◆ Exercise brief
Find the string "école" in the records. Copy every line it appears in.
┌──
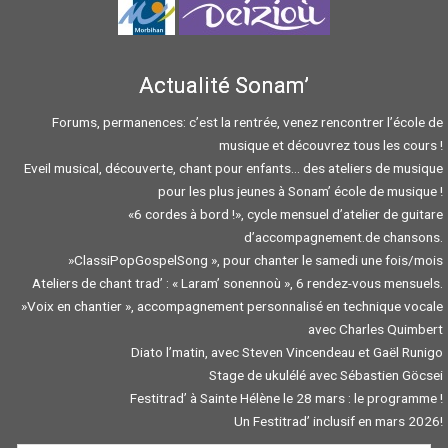
Actualité Sonam’
Forums, permanences: c’est la rentrée, venez rencontrer l’école de
musique et découvrez tous les cours !
Eveil musical, découverte, chant pour enfants… des ateliers de musique
pour les plus jeunes à Sonam’ école de musique !
«6 cordes à bord !», cycle mensuel d’atelier de guitare
d’accompagnement.de chansons.
»ClassiPopGospelSong », pour chanter le samedi une fois/mois
Ateliers de chant trad’ : « Laram’ sonennoù », 6 rendez-vous mensuels.
»Voix en chantier », accompagnement personnalisé en technique vocale
avec Charles Quimbert
Diato l’matin, avec Steven Vincendeau et Gaël Runigo
Stage de ukulélé avec Sébastien Göcsei
Festitrad’ à Sainte Hélène le 28 mars : le programme !
Un Festitrad’ inclusif en mars 2026!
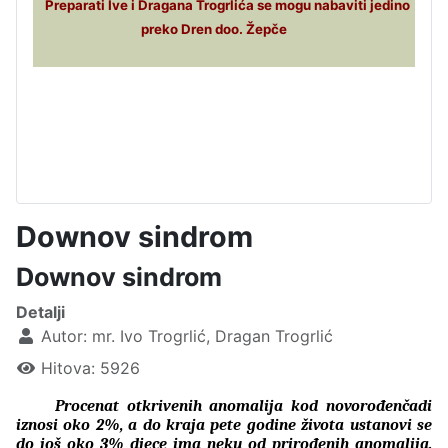
Preparati Ive i Dragana Trogrlića se mogu nabaviti jedino
preko Dren doo. Žepče
Downov sindrom
Downov sindrom
Detalji
Autor:
mr. Ivo Trogrlić, Dragan Trogrlić
Hitova: 5926
Procenat otkrivenih anomalija kod novorođenčadi
iznosi oko 2%, a do kraja pete godine života ustanovi se
do još oko 3% djece ima neku od prirođenih anomalija.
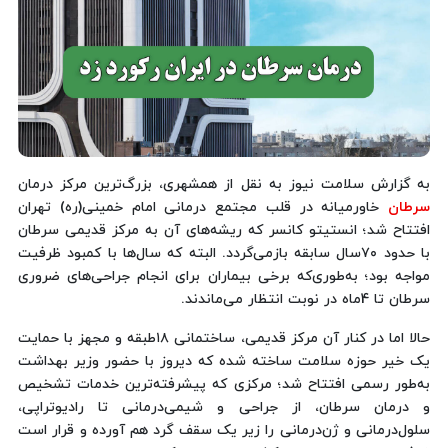
به گزارش سلامت نیوز به نقل از همشهری، بزرگ‌ترین مرکز درمان
سرطان
خاورمیانه در قلب مجتمع درمانی امام خمینی(ره) تهران
افتتاح شد؛ انستیتو کانسر که ریشه‌های آن به مرکز قدیمی سرطان
با حدود ۷۰سال سابقه بازمی‌گردد. البته که سال‌ها با کمبود ظرفیت
مواجه بود؛ به‌طوری‌که برخی بیماران برای انجام جراحی‌های ضروری
سرطان تا 4ماه در نوبت انتظار می‌ماندند.
حالا اما در کنار آن مرکز قدیمی، ساختمانی ۱۸طبقه و مجهز با حمایت
یک خیر حوزه سلامت ساخته شده که دیروز با حضور وزیر بهداشت
به‌طور رسمی افتتاح شد؛ مرکزی که پیشرفته‌ترین خدمات تشخیص
و درمان سرطان، از جراحی و شیمی‌درمانی تا رادیوتراپی،
سلول‌درمانی و ژن‌درمانی را زیر یک سقف گرد هم آورده و قرار است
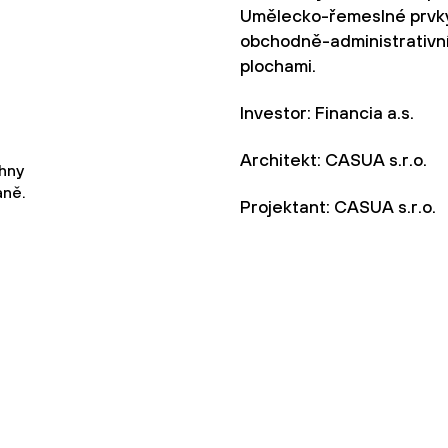
Umělecko-řemeslné prvky 
obchodně-administrativní
plochami.
Investor: Financia a.s.
Architekt: CASUA s.r.o.
hny
aně.
Projektant: CASUA s.r.o.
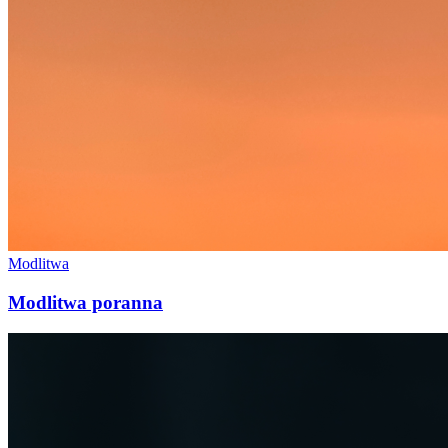
Modlitwa
Modlitwa poranna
└──
◆ Solved problem
Forums, permanences: c’est la rentrée, venez rencontrer l’école de
pour les plus jeunes à Sonam’ école de musique !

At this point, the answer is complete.